Un décret de l’assemblée nationale, en date du 15 février 1790, prononça l’abolition des vœux religieux. La révolution française ouvrit la porte des couvens ; elle en laissa sortir ceux auxquels on avait imposé la vie monastique, elle eut raison ; mais elle en chassa ceux qui voulaient y rester, et elle eut tort. Elle manquait au principe de liberté qu’elle avait inscrit en tête de ses lois ; elle faisait acte de despotisme en empêchant des créatures humaines, douées de libre arbitre, de vivre à leur guise et selon leurs aptitudes. La mesure qui frappa les congrégations eut un contre-coup qui porta de plein fouet sur les indigens, les infirmes, les orphelins et les malades. Les frères de Saint-Jean-de-Dieu ne furent point épargnés, ils durent quitter les maisons qu’ils desservaient en France et les cinq mille lits qu’ils y possédaient. L’ordre fut dispersé et l’on peut dire qu’il disparut de notre pays. On le ressuscita en 1819.

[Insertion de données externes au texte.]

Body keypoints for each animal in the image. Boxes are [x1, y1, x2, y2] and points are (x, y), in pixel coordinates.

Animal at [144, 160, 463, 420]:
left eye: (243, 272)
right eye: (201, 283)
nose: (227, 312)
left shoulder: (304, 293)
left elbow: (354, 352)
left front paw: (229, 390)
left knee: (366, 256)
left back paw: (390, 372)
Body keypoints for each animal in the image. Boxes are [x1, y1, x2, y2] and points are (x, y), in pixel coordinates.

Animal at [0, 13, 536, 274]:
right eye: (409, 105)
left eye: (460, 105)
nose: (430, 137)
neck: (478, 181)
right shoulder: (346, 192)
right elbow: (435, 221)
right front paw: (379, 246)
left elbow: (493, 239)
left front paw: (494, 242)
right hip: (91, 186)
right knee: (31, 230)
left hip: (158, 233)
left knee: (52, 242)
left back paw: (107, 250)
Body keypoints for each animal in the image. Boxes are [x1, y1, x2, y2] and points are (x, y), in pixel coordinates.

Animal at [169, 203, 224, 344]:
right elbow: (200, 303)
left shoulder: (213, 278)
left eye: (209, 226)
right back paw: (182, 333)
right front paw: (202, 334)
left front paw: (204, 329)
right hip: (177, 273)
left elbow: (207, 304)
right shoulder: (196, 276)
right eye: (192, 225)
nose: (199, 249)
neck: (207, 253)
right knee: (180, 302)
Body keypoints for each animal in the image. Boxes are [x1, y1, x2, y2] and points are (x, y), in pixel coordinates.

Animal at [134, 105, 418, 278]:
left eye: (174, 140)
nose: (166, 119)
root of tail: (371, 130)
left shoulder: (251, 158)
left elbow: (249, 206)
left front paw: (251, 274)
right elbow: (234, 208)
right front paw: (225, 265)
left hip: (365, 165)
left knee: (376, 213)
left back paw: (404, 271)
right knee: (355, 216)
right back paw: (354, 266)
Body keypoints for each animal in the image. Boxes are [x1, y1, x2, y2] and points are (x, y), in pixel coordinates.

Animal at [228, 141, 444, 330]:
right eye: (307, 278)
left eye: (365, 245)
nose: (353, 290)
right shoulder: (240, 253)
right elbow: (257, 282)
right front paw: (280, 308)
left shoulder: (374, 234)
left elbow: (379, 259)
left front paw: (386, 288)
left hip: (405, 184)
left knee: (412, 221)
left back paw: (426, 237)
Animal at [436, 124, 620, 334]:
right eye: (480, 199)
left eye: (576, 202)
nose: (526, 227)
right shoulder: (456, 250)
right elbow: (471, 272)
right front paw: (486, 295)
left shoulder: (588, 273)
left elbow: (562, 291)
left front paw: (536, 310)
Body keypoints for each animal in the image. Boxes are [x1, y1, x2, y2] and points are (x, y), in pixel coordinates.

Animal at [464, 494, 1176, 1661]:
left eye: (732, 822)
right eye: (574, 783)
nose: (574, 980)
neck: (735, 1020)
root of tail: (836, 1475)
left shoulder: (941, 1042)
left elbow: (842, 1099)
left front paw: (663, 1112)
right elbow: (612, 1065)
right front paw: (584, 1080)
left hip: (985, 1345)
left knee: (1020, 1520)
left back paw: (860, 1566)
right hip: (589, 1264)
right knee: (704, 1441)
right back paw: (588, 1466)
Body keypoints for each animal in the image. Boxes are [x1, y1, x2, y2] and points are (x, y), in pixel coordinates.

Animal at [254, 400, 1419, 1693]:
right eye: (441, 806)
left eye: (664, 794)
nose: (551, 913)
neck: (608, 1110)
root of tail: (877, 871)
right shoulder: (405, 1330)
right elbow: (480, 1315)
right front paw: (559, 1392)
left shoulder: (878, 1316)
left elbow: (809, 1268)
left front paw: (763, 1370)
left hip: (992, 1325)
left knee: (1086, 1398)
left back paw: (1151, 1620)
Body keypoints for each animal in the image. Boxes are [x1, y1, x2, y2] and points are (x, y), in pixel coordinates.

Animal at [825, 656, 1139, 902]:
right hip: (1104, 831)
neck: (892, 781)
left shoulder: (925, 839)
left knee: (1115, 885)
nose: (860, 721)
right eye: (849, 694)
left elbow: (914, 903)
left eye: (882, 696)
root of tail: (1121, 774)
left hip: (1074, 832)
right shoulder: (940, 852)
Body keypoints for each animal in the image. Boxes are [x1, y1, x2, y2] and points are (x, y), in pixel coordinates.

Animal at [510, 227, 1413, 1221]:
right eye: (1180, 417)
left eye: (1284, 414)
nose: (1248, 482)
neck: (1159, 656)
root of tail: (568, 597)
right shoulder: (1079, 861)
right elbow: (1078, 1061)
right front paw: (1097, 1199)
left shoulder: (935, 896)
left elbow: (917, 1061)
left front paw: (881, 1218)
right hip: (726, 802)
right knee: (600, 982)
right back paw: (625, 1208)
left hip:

Un souvenir, un remords qui datait du temps des guerres de l’empire fut le point de départ de la restauration de l’hospitalité des frères de Saint-Jean-de-Dieu en France. Entre le mois de mai et le mois de novembre 1813, c’est-à-dire entre les batailles de Lutzen et de Leipzig, les troupes auxiliaires des petits états allemands étaient maintenues avec difficulté sous les drapeaux français. Malgré la surveillance, malgré la sévérité de la discipline, les désertions étaient fréquentes, et chaque jour des Saxons, des Badois se dérobaient pour aller rejoindre l’armée prussienne, qui marchait en chantant les chansons de Kœrner. Un soldat allemand dont j’ignore le nom et la nationalité précise fut arrêté au moment où il passait à l’ennemi. Il fut traduit devant un conseil de guerre, condamné et fusillé. Un capitaine d’état-major, nommé de Magalon, fit office de ministère public ; le fait était flagrant, le code militaire édictait d’inéluctables lois : le capitaine ne put que requérir la mort. Le déserteur fut très ferme et très simple : « Je dois avant tout le service à mon pays. Vous faites la guerre à l’Allemagne, il ne m’est pas possible de ne pas combattre contre vous. Au-dessus de votre justice il y a une justice souveraine qui m’approuve et dans laquelle j’ai confiance. » Cet homme mourut sans forfanterie, avec la simplicité de ceux qui ont accompli leur devoir.